(Beginning of Dataset content)

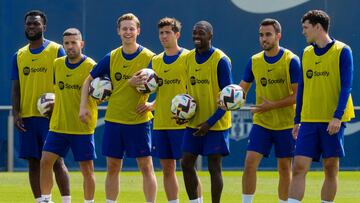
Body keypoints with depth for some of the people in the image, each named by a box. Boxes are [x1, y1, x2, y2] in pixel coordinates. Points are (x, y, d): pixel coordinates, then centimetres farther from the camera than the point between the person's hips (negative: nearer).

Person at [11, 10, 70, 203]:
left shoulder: (56, 50, 0)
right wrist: (16, 113, 1)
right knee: (33, 162, 5)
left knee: (56, 160, -6)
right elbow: (16, 88, 13)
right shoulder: (19, 56, 13)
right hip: (27, 116, 4)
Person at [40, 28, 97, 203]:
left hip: (82, 127, -4)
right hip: (58, 125, 4)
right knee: (45, 162, -2)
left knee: (86, 167, 1)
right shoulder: (57, 64, 7)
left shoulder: (91, 67, -8)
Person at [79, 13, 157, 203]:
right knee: (112, 167, 7)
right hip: (113, 120, 3)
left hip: (139, 121, -3)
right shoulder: (111, 58, 4)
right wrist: (83, 106, 4)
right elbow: (89, 80, 14)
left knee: (146, 166, -4)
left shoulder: (149, 57, -6)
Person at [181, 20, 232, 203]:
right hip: (194, 123, 6)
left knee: (214, 167, -2)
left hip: (216, 124, -6)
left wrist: (210, 122, -18)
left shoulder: (221, 60, -13)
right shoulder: (189, 58, 7)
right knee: (186, 163, 4)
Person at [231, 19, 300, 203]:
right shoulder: (254, 61, 4)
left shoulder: (291, 60, -9)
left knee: (284, 168, 5)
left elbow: (298, 95, -11)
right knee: (250, 163, -9)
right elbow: (242, 88, 12)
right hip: (261, 123, 3)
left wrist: (273, 105, -19)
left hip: (286, 124, -3)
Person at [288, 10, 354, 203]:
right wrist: (297, 120, 14)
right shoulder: (306, 53, 13)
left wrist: (337, 117, -17)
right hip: (309, 120, 4)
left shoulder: (342, 51, -3)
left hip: (332, 121, -4)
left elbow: (346, 87, -8)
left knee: (331, 169, 2)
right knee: (299, 167, -6)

(End of Dataset content)

◆ To do ◆
Rewrite all rows above with every "right wrist" changed to "right hand" and nothing else altered, omitting the pictures.

◆ Answer section ◆
Body keypoints with depth for some of the people in the image, each named by a box. Boxes are [x1, y1, x2, y2] in pixel coordinates. Points are (x, y, d): pixel coordinates, then centimetres farther from the camera than the point between the person's hips (negative: nearer).

Person at [11, 10, 70, 203]:
left shoulder: (56, 50, 0)
right hand: (16, 113, 1)
right knee: (33, 162, 5)
left knee: (56, 160, -6)
right elbow: (16, 88, 13)
right shoulder: (19, 56, 13)
right hip: (27, 116, 4)
Person at [40, 28, 97, 203]:
left hip: (82, 127, -4)
right hip: (58, 125, 4)
right knee: (45, 162, -2)
left knee: (86, 167, 1)
right shoulder: (57, 64, 7)
left shoulder: (91, 67, -8)
Person at [79, 13, 157, 203]:
right knee: (112, 167, 7)
right hip: (113, 120, 3)
left hip: (139, 121, -3)
right shoulder: (111, 58, 4)
right hand: (83, 106, 4)
right elbow: (89, 80, 14)
left knee: (146, 166, -4)
left shoulder: (149, 57, -6)
Person at [181, 20, 232, 203]:
right hip: (194, 123, 6)
left knee: (214, 167, -2)
left hip: (216, 124, -6)
left wrist: (210, 122, -18)
left shoulder: (221, 60, -13)
right shoulder: (189, 58, 7)
right knee: (186, 163, 4)
Person at [231, 19, 300, 203]:
right shoulder: (254, 61, 4)
left shoulder: (291, 60, -9)
left knee: (284, 168, 5)
left elbow: (298, 95, -11)
right knee: (250, 163, -9)
right elbow: (242, 88, 12)
right hip: (261, 123, 3)
left wrist: (273, 105, -19)
left hip: (286, 124, -3)
Person at [288, 10, 354, 203]:
right hand: (297, 120, 14)
right shoulder: (306, 53, 13)
left wrist: (337, 117, -17)
right hip: (309, 120, 4)
left shoulder: (342, 51, -3)
left hip: (332, 121, -4)
left elbow: (346, 87, -8)
left knee: (331, 169, 2)
right knee: (299, 167, -6)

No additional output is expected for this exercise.